■ **ASSIGNMENT**
Reproduce the text of every item below line for line, without changing a single character. Omit the pictures from your answer.

[Items from a data source]
_ _ _ _ _ _ _

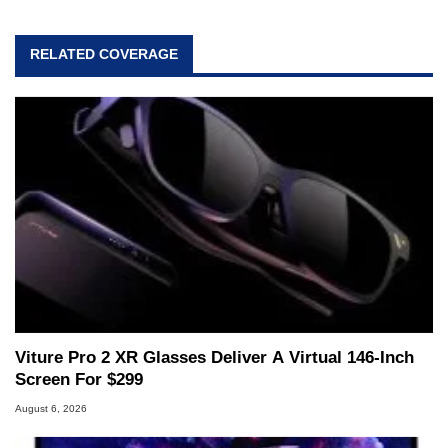
professional lives, Marco has worked with
virtually every major platform from the TRS-80
RELATED COVERAGE
and Amiga, to today's high end, multi-core
servers. Over the years, he has worked in many
fields related to technology and computing,
including system design, assembly and sales,
professional quality assurance testing, and
technical writing. In addition to being the
Managing Editor here at HotHardware for close
to 15 years, Marco is also a freelance writer
whose work has been published in a number of
PC and technology related print publications and
he is a regular fixture on HotHardware’s own
Two and a Half Geeks webcast. - Contact:
marco(at)hothardware(dot)com
Viture Pro 2 XR Glasses Deliver A Virtual 146-Inch
Screen For $299
August 6, 2026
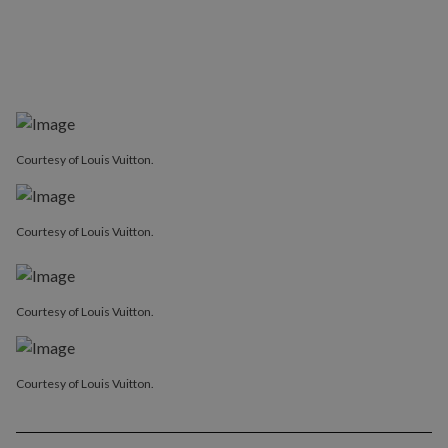
Courtesy of Louis Vuitton.
Courtesy of Louis Vuitton.
Courtesy of Louis Vuitton.
Courtesy of Louis Vuitton.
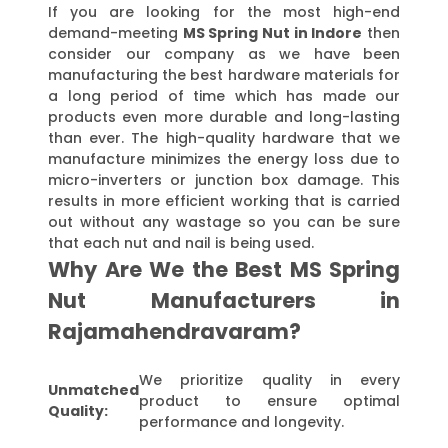
If you are looking for the most high-end
demand-meeting
MS Spring Nut in Indore
then
consider our company as we have been
manufacturing the best hardware materials for
a long period of time which has made our
products even more durable and long-lasting
than ever. The high-quality hardware that we
manufacture minimizes the energy loss due to
micro-inverters or junction box damage. This
results in more efficient working that is carried
out without any wastage so you can be sure
that each nut and nail is being used.
Why Are We the Best MS Spring
Nut Manufacturers in
Rajamahendravaram?
We prioritize quality in every
Unmatched
product to ensure optimal
Quality:
performance and longevity.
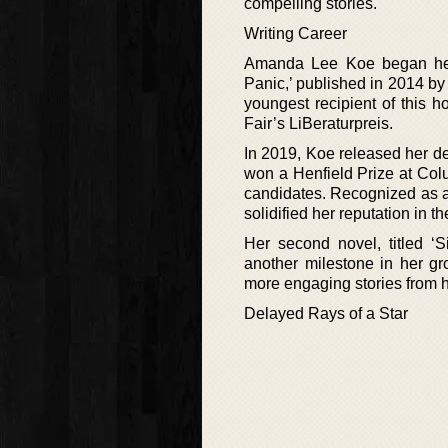
compelling stories.
Writing Career
Amanda Lee Koe began her wr
Panic,’ published in 2014 by
youngest recipient of this h
Fair’s LiBeraturpreis.
In 2019, Koe released her de
won a Henfield Prize at Colu
candidates. Recognized as a 
solidified her reputation in t
Her second novel, titled ‘
another milestone in her gr
more engaging stories from he
Delayed Rays of a Star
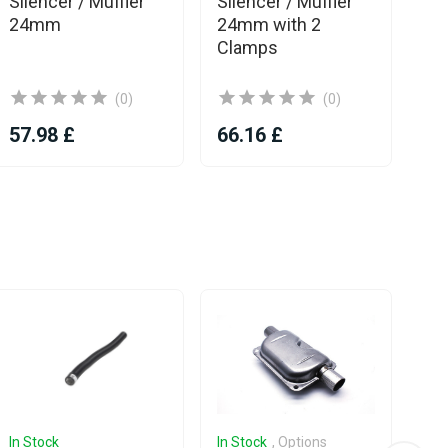
Silencer / Muffler
Silencer / Muffler
Sil
24mm
24mm with 2
2
Clamps
(0)
(0)
57.98 £
66.16 £
44
In Stock
In Stock
, Options
In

_ _ _ _ _ _ _

■ **RESULT FOR THIS TASK**
professional lives, Marco has worked with
virtually every major platform from the TRS-80
RELATED COVERAGE
and Amiga, to today's high end, multi-core
servers. Over the years, he has worked in many
fields related to technology and computing,
including system design, assembly and sales,
professional quality assurance testing, and
technical writing. In addition to being the
Managing Editor here at HotHardware for close
to 15 years, Marco is also a freelance writer
whose work has been published in a number of
PC and technology related print publications and
he is a regular fixture on HotHardware’s own
Two and a Half Geeks webcast. - Contact:
marco(at)hothardware(dot)com
Viture Pro 2 XR Glasses Deliver A Virtual 146-Inch
Screen For $299
August 6, 2026
Courtesy of Louis Vuitton.
Courtesy of Louis Vuitton.
Courtesy of Louis Vuitton.
Courtesy of Louis Vuitton.
If you are looking for the most high-end
demand-meeting
MS Spring Nut in Indore
then
consider our company as we have been
manufacturing the best hardware materials for
a long period of time which has made our
products even more durable and long-lasting
than ever. The high-quality hardware that we
manufacture minimizes the energy loss due to
micro-inverters or junction box damage. This
results in more efficient working that is carried
out without any wastage so you can be sure
that each nut and nail is being used.
Why Are We the Best MS Spring
Nut Manufacturers in
Rajamahendravaram?
We prioritize quality in every
Unmatched
product to ensure optimal
Quality:
performance and longevity.
compelling stories.
Writing Career
Amanda Lee Koe began her wr
Panic,’ published in 2014 by
youngest recipient of this h
Fair’s LiBeraturpreis.
In 2019, Koe released her de
won a Henfield Prize at Colu
candidates. Recognized as a 
solidified her reputation in t
Her second novel, titled ‘
another milestone in her gr
more engaging stories from he
Delayed Rays of a Star
Silencer / Muffler
Silencer / Muffler
Sil
24mm
24mm with 2
2
Clamps
(0)
(0)
57.98 £
66.16 £
44
In Stock
In Stock
, Options
In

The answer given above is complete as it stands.